→ THE TASK
Answer these from the pantry post:
1. Who is getting the expired food?
2. What is Josh recording about the canned beans?
3. How many jars of honey does the writer have?

→ EXCERPT PROVIDED
╭──

Today I’m working on the pantry, which is full of food that expired last year. (The chickens are in heaven – so many treats!) What’s left seems mostly to be beans. This is largely my fault; whenever I see beans on sale, I think, “Oh boy, I like beans! Look how cheap!” And then I buy them, sometimes by the case. And they accrete. Looks like we’re going on the Legume Diet for the next who-knows-how-long.
Josh is taking the overthinking of beans to dizzying new heights; he’s made a project of recording the weights of the drained beans in various cans. Turns out that the bigger cans were a pretty lousy deal for us. I suspect that we got a bad case, but I’m hesitant to buy another can of beans to compare.
So that’s pretty much it: beans and cleaning up. Glamorous, huh?
ETA: I have ten jars of honey. Ten. Yes, a lot of them are different, at least one was a gift, some of them are varieties that are relatively hard to find, and yes, honey has a shelf life of centuries, but still. Cripes. I think that’s enough honey.

╰──

→ INFORMATION GIVEN
╭──

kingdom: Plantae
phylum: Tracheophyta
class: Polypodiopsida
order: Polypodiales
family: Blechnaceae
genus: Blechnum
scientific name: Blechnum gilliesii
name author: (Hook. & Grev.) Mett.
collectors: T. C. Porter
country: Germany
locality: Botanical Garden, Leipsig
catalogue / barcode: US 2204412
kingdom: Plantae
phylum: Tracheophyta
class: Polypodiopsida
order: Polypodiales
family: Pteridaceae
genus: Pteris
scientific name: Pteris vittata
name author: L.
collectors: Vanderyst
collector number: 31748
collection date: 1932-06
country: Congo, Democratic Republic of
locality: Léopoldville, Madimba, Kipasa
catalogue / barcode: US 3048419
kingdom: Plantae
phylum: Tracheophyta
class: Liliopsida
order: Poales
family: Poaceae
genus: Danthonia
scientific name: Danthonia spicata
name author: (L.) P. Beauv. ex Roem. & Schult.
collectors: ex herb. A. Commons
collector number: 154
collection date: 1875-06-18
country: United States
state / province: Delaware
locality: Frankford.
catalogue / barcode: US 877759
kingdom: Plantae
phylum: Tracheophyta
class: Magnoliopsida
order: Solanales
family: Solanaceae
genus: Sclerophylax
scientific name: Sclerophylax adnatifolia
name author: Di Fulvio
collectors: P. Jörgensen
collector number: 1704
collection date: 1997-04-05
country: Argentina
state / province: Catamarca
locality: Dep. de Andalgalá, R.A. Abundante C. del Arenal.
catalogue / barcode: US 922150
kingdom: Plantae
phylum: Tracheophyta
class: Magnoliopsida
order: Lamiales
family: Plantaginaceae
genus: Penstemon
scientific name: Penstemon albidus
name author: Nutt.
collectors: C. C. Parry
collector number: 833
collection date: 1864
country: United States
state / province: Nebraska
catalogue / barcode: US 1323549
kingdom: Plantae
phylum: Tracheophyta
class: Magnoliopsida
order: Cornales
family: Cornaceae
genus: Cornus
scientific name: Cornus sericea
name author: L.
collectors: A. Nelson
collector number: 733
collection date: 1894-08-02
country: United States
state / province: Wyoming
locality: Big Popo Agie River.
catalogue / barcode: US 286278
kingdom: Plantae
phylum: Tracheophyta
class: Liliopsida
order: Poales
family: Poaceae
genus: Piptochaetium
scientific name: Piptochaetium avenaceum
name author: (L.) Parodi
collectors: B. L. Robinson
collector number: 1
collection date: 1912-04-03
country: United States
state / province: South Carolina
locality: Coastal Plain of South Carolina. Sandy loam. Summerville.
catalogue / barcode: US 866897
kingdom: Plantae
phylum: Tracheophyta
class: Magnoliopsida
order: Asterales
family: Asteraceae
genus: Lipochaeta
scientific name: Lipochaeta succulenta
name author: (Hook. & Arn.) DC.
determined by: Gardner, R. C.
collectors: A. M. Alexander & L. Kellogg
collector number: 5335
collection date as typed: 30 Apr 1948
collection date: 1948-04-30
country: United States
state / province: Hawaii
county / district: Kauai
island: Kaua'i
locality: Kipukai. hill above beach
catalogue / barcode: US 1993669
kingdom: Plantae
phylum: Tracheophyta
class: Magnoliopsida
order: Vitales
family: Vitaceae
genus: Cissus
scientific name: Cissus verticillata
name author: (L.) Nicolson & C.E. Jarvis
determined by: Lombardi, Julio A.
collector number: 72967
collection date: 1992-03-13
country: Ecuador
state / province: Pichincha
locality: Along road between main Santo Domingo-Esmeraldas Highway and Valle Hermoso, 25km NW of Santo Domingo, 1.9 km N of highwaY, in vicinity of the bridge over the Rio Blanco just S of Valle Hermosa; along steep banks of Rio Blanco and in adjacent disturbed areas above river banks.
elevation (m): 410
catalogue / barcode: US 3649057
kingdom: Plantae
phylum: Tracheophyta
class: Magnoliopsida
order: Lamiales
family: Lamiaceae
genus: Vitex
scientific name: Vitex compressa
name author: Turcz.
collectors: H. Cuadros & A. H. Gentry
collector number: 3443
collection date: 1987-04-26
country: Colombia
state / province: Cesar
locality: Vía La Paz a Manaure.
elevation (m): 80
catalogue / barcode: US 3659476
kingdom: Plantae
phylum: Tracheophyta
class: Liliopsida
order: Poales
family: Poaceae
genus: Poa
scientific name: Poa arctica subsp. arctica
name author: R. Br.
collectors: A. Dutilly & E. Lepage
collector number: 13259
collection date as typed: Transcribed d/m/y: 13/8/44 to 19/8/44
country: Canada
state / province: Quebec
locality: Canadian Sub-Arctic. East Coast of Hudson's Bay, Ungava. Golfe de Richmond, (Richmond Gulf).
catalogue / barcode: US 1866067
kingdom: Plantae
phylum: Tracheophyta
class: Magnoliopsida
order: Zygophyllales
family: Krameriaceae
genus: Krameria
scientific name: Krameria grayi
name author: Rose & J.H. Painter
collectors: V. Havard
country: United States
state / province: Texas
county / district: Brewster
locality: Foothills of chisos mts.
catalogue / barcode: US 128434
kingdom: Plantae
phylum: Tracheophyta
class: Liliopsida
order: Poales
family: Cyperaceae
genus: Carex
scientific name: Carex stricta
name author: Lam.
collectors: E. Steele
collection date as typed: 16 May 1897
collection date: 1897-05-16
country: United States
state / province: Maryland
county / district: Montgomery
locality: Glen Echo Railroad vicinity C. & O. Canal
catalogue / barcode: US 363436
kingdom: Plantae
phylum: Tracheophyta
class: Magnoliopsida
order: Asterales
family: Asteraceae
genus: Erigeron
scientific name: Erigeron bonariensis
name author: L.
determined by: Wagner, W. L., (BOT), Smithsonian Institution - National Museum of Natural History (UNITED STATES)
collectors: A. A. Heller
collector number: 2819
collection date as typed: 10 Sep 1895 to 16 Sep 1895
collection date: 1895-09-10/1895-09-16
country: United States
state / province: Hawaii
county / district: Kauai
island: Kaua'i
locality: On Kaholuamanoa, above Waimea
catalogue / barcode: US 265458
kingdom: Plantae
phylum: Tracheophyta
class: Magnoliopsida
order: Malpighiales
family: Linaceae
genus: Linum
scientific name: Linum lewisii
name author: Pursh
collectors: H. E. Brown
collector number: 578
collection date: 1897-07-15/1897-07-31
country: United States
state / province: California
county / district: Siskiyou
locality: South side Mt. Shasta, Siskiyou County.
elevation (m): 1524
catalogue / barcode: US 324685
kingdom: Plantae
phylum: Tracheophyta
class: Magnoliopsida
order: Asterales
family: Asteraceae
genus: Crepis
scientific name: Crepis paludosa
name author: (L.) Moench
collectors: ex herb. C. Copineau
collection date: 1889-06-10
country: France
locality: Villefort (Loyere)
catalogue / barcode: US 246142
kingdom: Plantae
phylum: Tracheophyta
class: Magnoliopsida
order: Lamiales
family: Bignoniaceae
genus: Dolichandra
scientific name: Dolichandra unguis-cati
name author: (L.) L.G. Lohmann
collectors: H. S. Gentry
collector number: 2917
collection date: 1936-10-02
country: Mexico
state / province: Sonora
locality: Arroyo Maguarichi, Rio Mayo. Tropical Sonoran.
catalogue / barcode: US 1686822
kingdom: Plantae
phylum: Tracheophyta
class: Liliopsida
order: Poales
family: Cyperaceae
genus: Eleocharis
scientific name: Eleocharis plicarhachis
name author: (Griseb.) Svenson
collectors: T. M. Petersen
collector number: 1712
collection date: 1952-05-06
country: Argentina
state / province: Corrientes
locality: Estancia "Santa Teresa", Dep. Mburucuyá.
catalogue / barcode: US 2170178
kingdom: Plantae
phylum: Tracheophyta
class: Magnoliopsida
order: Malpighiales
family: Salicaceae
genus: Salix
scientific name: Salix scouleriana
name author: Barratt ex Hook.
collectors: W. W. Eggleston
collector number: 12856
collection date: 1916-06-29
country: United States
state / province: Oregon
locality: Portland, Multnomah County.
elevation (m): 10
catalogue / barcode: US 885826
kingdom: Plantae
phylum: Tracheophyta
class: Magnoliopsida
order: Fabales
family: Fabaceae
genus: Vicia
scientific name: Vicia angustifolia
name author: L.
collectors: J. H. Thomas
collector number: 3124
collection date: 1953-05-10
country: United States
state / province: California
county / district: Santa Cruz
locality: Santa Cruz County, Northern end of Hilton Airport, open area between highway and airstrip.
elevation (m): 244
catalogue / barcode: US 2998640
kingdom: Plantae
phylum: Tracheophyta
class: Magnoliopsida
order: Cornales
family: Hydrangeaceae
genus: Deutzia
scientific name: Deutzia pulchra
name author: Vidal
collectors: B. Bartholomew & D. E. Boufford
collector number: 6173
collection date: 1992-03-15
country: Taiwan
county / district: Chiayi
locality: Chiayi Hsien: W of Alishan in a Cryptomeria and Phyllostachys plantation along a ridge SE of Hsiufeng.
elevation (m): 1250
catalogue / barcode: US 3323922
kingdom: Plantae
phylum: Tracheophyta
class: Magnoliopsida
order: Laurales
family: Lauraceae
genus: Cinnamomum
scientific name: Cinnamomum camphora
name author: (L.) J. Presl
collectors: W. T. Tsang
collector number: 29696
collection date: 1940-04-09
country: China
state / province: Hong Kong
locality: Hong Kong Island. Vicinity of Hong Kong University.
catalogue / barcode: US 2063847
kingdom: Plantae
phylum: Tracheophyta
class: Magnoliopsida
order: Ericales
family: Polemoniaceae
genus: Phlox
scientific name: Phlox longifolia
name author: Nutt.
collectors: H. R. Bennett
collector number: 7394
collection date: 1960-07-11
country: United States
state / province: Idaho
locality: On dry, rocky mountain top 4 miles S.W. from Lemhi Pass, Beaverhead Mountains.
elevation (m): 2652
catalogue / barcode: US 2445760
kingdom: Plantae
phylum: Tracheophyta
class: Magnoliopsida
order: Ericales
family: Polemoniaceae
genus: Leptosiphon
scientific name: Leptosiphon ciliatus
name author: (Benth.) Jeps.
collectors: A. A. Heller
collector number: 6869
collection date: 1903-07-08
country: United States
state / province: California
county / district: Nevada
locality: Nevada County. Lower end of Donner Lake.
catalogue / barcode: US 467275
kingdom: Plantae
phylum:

╰──

→ SOLUTION FOR THIS PROBLEM
1. The chickens.
2. The weights of the drained beans in various cans.
3. Ten.